Spark In-Memory Persistence and Memory Management must be understood by engineering teams. Spark’s performance advantage over MapReduce is greatest in use cases involving repeated computations. Much of this performance increase is due to Spark’s use of in-memory persistence. Rather than writing to disk between each pass through the data, Spark has the option of keeping the data on the executors loaded into memory. That way, the data on each partition is available in-memory each time it needs to be accessed.
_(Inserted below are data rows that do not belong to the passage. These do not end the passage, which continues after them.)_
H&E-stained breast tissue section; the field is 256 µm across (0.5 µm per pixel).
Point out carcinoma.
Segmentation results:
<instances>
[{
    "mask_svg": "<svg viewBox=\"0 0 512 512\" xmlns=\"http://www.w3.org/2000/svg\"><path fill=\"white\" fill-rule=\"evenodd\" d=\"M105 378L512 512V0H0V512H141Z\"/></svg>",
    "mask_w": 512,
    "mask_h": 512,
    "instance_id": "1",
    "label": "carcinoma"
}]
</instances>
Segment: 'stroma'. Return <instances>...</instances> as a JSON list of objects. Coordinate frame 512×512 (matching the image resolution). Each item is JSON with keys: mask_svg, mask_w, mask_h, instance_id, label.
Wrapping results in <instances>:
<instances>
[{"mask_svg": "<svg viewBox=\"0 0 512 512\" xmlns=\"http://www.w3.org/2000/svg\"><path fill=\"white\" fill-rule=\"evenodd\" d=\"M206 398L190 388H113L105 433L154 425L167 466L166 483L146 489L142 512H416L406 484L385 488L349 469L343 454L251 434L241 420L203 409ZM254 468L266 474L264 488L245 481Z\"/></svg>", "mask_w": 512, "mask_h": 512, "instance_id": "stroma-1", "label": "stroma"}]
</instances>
Spark offers three options for memory management: in-memory as deserialized data, in-memory as serialized data, and on disk. Each has different space and time advantages:
- In memory as deserialized Java objects
- As serialized data
- On disk
In memory as deserialized Java objects
The most intuitive way to store objects in RDDs is as the original deserialized Java objects that are defined by the driver program. This form of in-memory storage is the fastest since it reduces serialization time; however, it may not be the most memory efficient, since it requires the data to be stored as objects.
As serialized data
Using the standard Java serialization library, Spark objects are converted into streams of bytes as they are moved around the network. This approach may be slower since serialized data is more CPU-intensive to read than deserialized data; however, it is often more memory efficient, since it allows the user to choose a more efficient representation. While Java serialization is more efficient than full objects, Kryo serialization can be even more space efficient.
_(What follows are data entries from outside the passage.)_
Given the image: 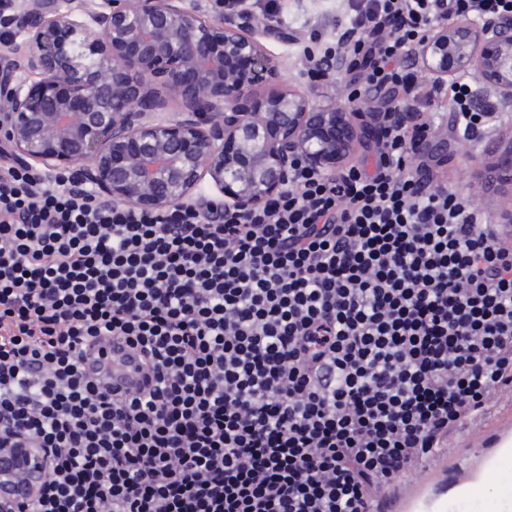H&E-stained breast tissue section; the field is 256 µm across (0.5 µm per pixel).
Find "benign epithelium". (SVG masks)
Returning a JSON list of instances; mask_svg holds the SVG:
<instances>
[{"instance_id": "1", "label": "benign epithelium", "mask_w": 512, "mask_h": 512, "mask_svg": "<svg viewBox=\"0 0 512 512\" xmlns=\"http://www.w3.org/2000/svg\"><path fill=\"white\" fill-rule=\"evenodd\" d=\"M10 7L0 25L21 23L25 40L0 57V153L39 175L70 172L102 204L162 213L207 187L209 217L248 211L301 167L341 175L372 125L356 94L316 104L288 89L253 105L250 89L277 69L259 41L272 30L245 0H216L211 18L187 0ZM419 63L437 84L467 73L512 102V19L435 24ZM496 169L512 181V142ZM48 462L33 439L0 443V512L38 496Z\"/></svg>"}]
</instances>
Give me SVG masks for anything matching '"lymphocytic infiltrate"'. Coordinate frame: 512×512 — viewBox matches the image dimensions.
I'll use <instances>...</instances> for the list:
<instances>
[{
	"label": "lymphocytic infiltrate",
	"instance_id": "f902f5d3",
	"mask_svg": "<svg viewBox=\"0 0 512 512\" xmlns=\"http://www.w3.org/2000/svg\"><path fill=\"white\" fill-rule=\"evenodd\" d=\"M512 0H368L339 36L378 108L374 166L300 172L247 213L111 207L28 171L0 177V431L51 456L26 512H392L449 436L512 391V230L406 157L469 83L411 59L451 16ZM122 343L116 394L87 352ZM84 366L87 372L98 373L96 376L111 389L130 390L135 388L139 381L135 361L120 345L111 347L107 359L98 357L97 353L87 355Z\"/></svg>",
	"mask_w": 512,
	"mask_h": 512
}]
</instances>
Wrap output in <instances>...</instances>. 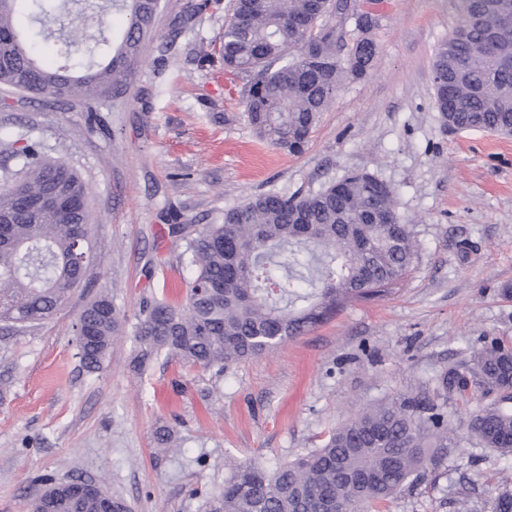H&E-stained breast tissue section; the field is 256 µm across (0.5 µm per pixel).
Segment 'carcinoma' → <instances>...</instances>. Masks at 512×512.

RDDs, whose partitions are too large to be stored in RAM on each of the executors, can be written to disk. This strategy is obviously slower for repeated computations but can be more fault-tolerant for long sequences of transformations, and maybe the only feasible option for enormous computations.
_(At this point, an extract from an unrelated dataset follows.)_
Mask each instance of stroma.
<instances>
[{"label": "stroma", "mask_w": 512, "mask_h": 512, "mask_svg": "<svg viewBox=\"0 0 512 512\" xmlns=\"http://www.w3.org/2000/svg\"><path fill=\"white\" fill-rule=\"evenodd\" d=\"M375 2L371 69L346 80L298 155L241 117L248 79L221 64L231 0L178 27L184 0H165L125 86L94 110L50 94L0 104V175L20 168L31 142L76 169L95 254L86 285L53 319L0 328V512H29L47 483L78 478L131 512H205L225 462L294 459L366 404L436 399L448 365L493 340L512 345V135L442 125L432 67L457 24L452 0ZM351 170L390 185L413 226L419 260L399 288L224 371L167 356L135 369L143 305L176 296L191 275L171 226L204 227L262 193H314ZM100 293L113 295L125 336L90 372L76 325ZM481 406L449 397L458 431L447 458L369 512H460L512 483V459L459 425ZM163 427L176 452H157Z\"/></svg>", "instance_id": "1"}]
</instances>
The persist() function in the RDD class lets the user control how the RDD is stored. By default, persist() stores an RDD as deserialized objects in memory, but the user can pass one of nthe umerous storage options to the persist() function to control how the RDD is stored. We will cover the different options for RDD reuse in “Types of Reuse: Cache, Persist, Checkpoint, Shuffle Files” . When persisting RDDs, the default implementation of RDDs evicts the least recently used partition (called LRU caching) if the space it takes is required to compute or to cache a
new partition. However, you can change this behavior and control Spark’s memory prioritization with the persistencePriority() function in the RDD class.